Fearlessness and independence are often twin attributes of some special souls. Often, it seems, the two cannot exist in isolation. There are several examples of this anyway from the most common circles in life.
There are hundreds and thousands of women in India who have lost their better halves and have no one to fall back on for financial support. Incredibly, most of such women end up raising children- in several cases, 2 of them- on their own.
Ever heard of daughters of rickshaw-pullers who turn up as civil services aspirants and end up, in many cases, as fully qualified personnel? Heard stories of acid-attack victims who prove themselves as unputdownable in terms of dire straights, refusing to fade away into oblivion, despite facing the life-altering ignominy of having their face toyed with, with the severest of substances?
Found the likes of Lakshmi walking the ramp? Moreover, heard of a septuagenarian chai and snack seller in Jaipur who serves around 250 destitute people every day, without a fail?
Recently, we saw actor Hrithik Roshan portray the life of a real hero of sorts, Bihar-based Math teacher Anand Kumar behind the renowned Super 30? For someone, who couldn’t afford to forge a career in the revered IIT but made it a mission of his life to handpick, tutor, train and educate kids to further their careers in the venerable institute, is that not an example of something bold and daring?
Is their tale more inspiring or is that of Sara Ali Khan- a beautiful, talented actress- pushing her own luggage at the Mumbai airport? A few hours back, there emerged a flurry of images on the internet showing noted actress behind films like Rishikesh, Simba moving along her own luggage on a trolley minus any help whatsoever.
The reactions, as per normal, this being an age of instant-messaging and widespread communication of gossipy, light-hearted, and let’s face it, meaningless stuff, were myriad. People were ‘impressed‘ with Sara Ali Khan at the airport. And more than that? Sara Ali Khan at the airport moving her own luggage.
This was considered an impressive feat. This was sort of surreal, for there’s clearly no other way to put it, given the hype around it. Folks in and out of the Tinseltown were impressed and the picture was painted as being something unique, whatever that was.
That said, one has got to ask? Is the unfailing love for anything celebrity or riddled with the celebrity culture so obsessive that we simply begin talking about stuff as inconsequential as this?
One has got to ask something and quite honestly. Tomorrow, if Mr. Modi is found tying his own sandals whilst visiting a temple, would this become a media rage too?

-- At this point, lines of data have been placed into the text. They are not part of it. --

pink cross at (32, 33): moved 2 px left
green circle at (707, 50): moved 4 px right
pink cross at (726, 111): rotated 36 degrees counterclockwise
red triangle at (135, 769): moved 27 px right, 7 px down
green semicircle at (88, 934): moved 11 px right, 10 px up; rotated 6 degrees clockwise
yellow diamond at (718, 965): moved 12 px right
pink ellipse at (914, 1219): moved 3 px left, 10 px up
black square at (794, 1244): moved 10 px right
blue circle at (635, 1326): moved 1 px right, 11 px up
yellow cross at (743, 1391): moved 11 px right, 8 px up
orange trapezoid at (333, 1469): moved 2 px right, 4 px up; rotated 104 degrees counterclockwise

Will the picture generate over one and a half million retweets because the most powerful and prominent figure in the world’s largest democracy didn’t seek any assistance in doing something as basic as tie his laces or put his boots in place?
What on earth are we becoming?
Rahul Dravid, a former member of the Indian Cricket team, someone with 36 Test centuries, over 13,200 Test runs and the man responsible for facing most number of deliveries in Tests goes around in autorickshaws, waits in queues at every public place and ends up at his home as the same earnest, nice, mild-mannered bloke we’ve known him to be.

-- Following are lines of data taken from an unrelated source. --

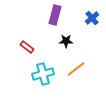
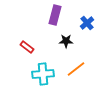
blue cross: moved 5 px left, 5 px down
cyan cross: rotated 10 degrees clockwise
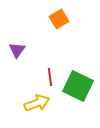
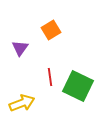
orange square: moved 8 px left, 11 px down
purple triangle: moved 3 px right, 2 px up
yellow arrow: moved 15 px left
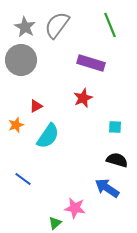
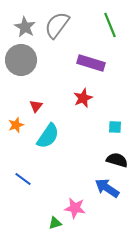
red triangle: rotated 24 degrees counterclockwise
green triangle: rotated 24 degrees clockwise
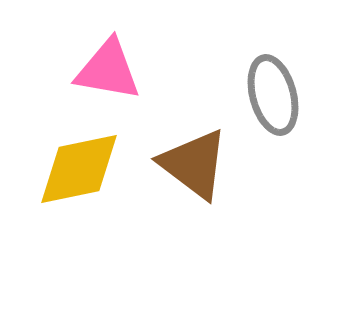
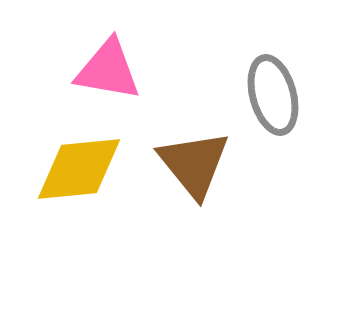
brown triangle: rotated 14 degrees clockwise
yellow diamond: rotated 6 degrees clockwise
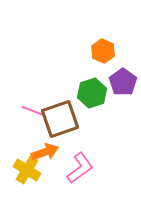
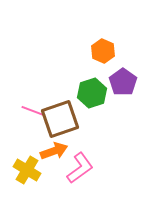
orange arrow: moved 9 px right, 1 px up
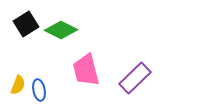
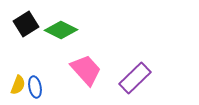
pink trapezoid: rotated 152 degrees clockwise
blue ellipse: moved 4 px left, 3 px up
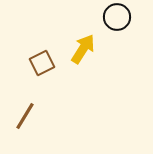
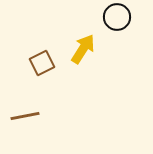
brown line: rotated 48 degrees clockwise
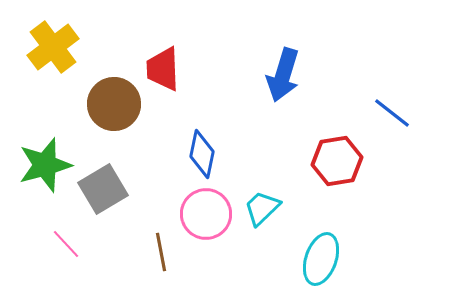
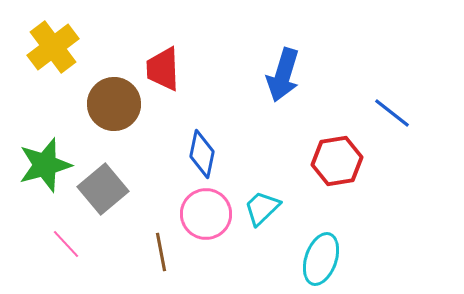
gray square: rotated 9 degrees counterclockwise
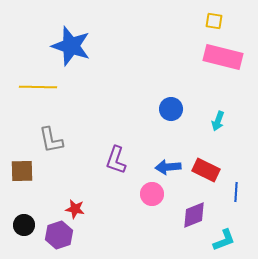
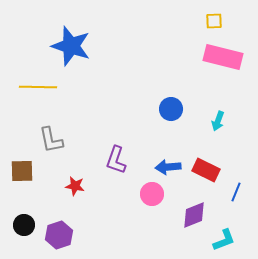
yellow square: rotated 12 degrees counterclockwise
blue line: rotated 18 degrees clockwise
red star: moved 23 px up
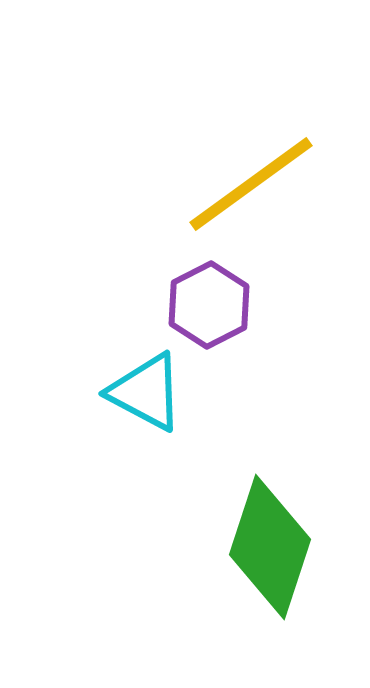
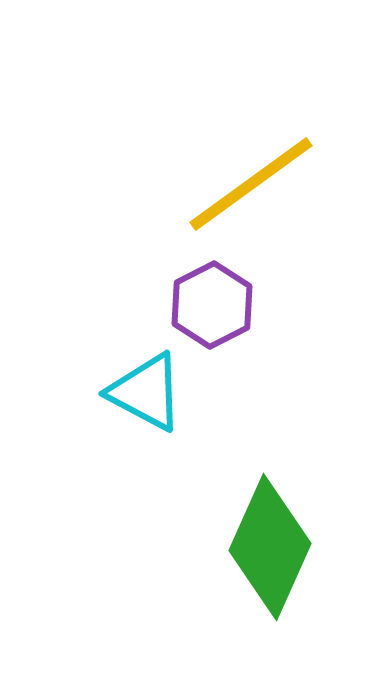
purple hexagon: moved 3 px right
green diamond: rotated 6 degrees clockwise
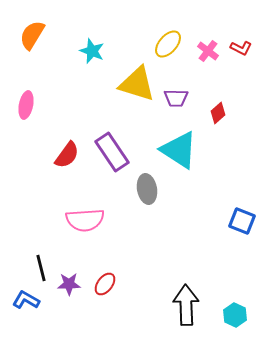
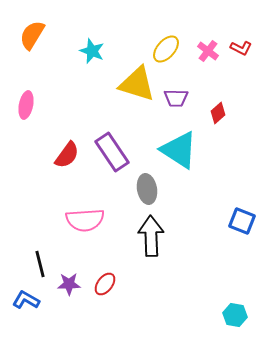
yellow ellipse: moved 2 px left, 5 px down
black line: moved 1 px left, 4 px up
black arrow: moved 35 px left, 69 px up
cyan hexagon: rotated 15 degrees counterclockwise
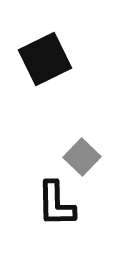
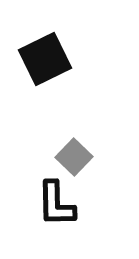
gray square: moved 8 px left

Minus any hype. Minus any shenanigans.
Did we retweet his picture and break through the busy social-media corridor and remain sleepless at nights? Common sense and you don’t need psychology to prove your point suggests that obsession behind a celebrity doesn’t make you one.

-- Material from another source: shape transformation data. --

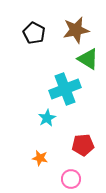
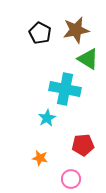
black pentagon: moved 6 px right
cyan cross: rotated 32 degrees clockwise
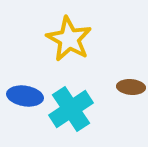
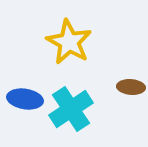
yellow star: moved 3 px down
blue ellipse: moved 3 px down
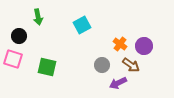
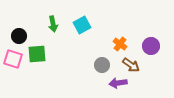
green arrow: moved 15 px right, 7 px down
purple circle: moved 7 px right
green square: moved 10 px left, 13 px up; rotated 18 degrees counterclockwise
purple arrow: rotated 18 degrees clockwise
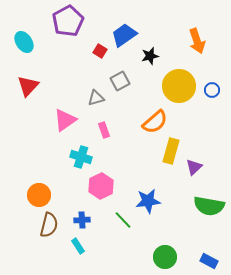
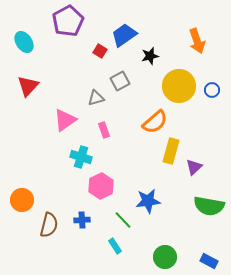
orange circle: moved 17 px left, 5 px down
cyan rectangle: moved 37 px right
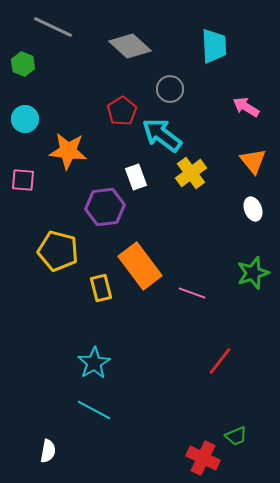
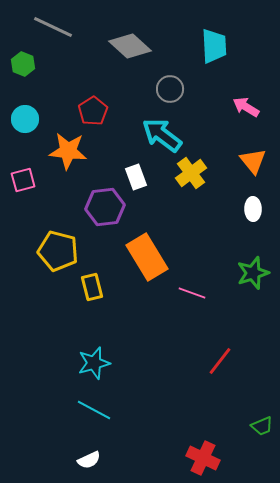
red pentagon: moved 29 px left
pink square: rotated 20 degrees counterclockwise
white ellipse: rotated 20 degrees clockwise
orange rectangle: moved 7 px right, 9 px up; rotated 6 degrees clockwise
yellow rectangle: moved 9 px left, 1 px up
cyan star: rotated 16 degrees clockwise
green trapezoid: moved 26 px right, 10 px up
white semicircle: moved 41 px right, 9 px down; rotated 55 degrees clockwise
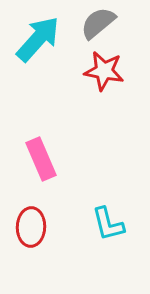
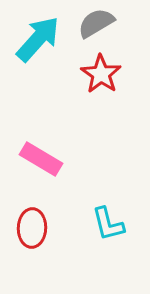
gray semicircle: moved 2 px left; rotated 9 degrees clockwise
red star: moved 3 px left, 3 px down; rotated 24 degrees clockwise
pink rectangle: rotated 36 degrees counterclockwise
red ellipse: moved 1 px right, 1 px down
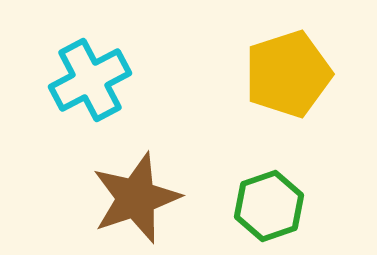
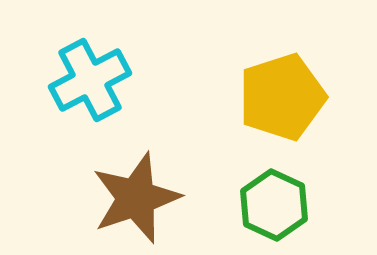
yellow pentagon: moved 6 px left, 23 px down
green hexagon: moved 5 px right, 1 px up; rotated 16 degrees counterclockwise
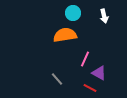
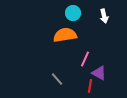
red line: moved 2 px up; rotated 72 degrees clockwise
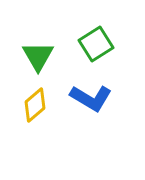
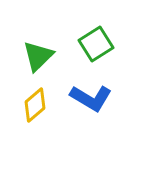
green triangle: rotated 16 degrees clockwise
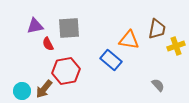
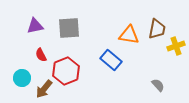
orange triangle: moved 5 px up
red semicircle: moved 7 px left, 11 px down
red hexagon: rotated 12 degrees counterclockwise
cyan circle: moved 13 px up
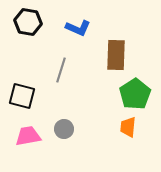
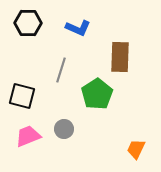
black hexagon: moved 1 px down; rotated 8 degrees counterclockwise
brown rectangle: moved 4 px right, 2 px down
green pentagon: moved 38 px left
orange trapezoid: moved 8 px right, 22 px down; rotated 20 degrees clockwise
pink trapezoid: rotated 12 degrees counterclockwise
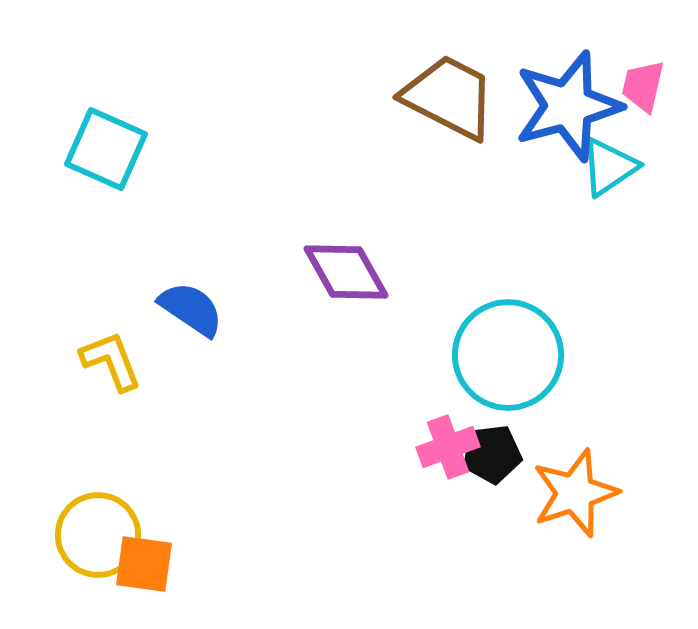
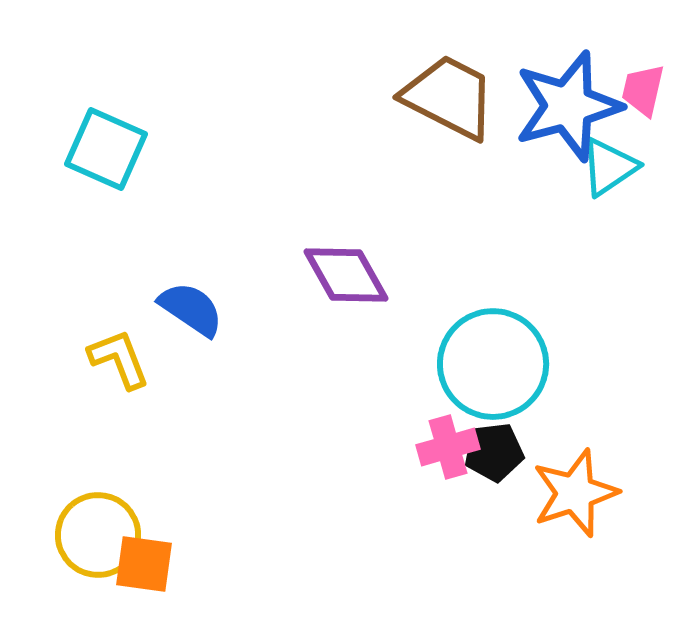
pink trapezoid: moved 4 px down
purple diamond: moved 3 px down
cyan circle: moved 15 px left, 9 px down
yellow L-shape: moved 8 px right, 2 px up
pink cross: rotated 4 degrees clockwise
black pentagon: moved 2 px right, 2 px up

A few years back, a literally homeless kid Budhiya from the eastern belt of India made a name for himself by proving himself to be a long-distance runner. He didn’t have any element of celebrity attached to him. There were no sponsors. There was no Facebook page in his honour. His father didn’t own royal havelis in Pataudi.
The kid even inspired a movie starring Manoj Bajpayee.
It doesn’t increase your bank balance and salivating after every minuscule movement in the life of your favourite people doesn’t make you into a celeb. They’ve reached there out of their pure hard work. Not by hanging out on social media, not by waking each day and signing off every night by lighting incense sticks in front of their role models’ pictures.
Perhaps, it about time that we left obsessing about Sara Ali Khan at the airport or for that matter, the fact that her moving her own luggage didn’t reduce the price of onions or increase the price of fish.
After all, don’t we have anything better to do?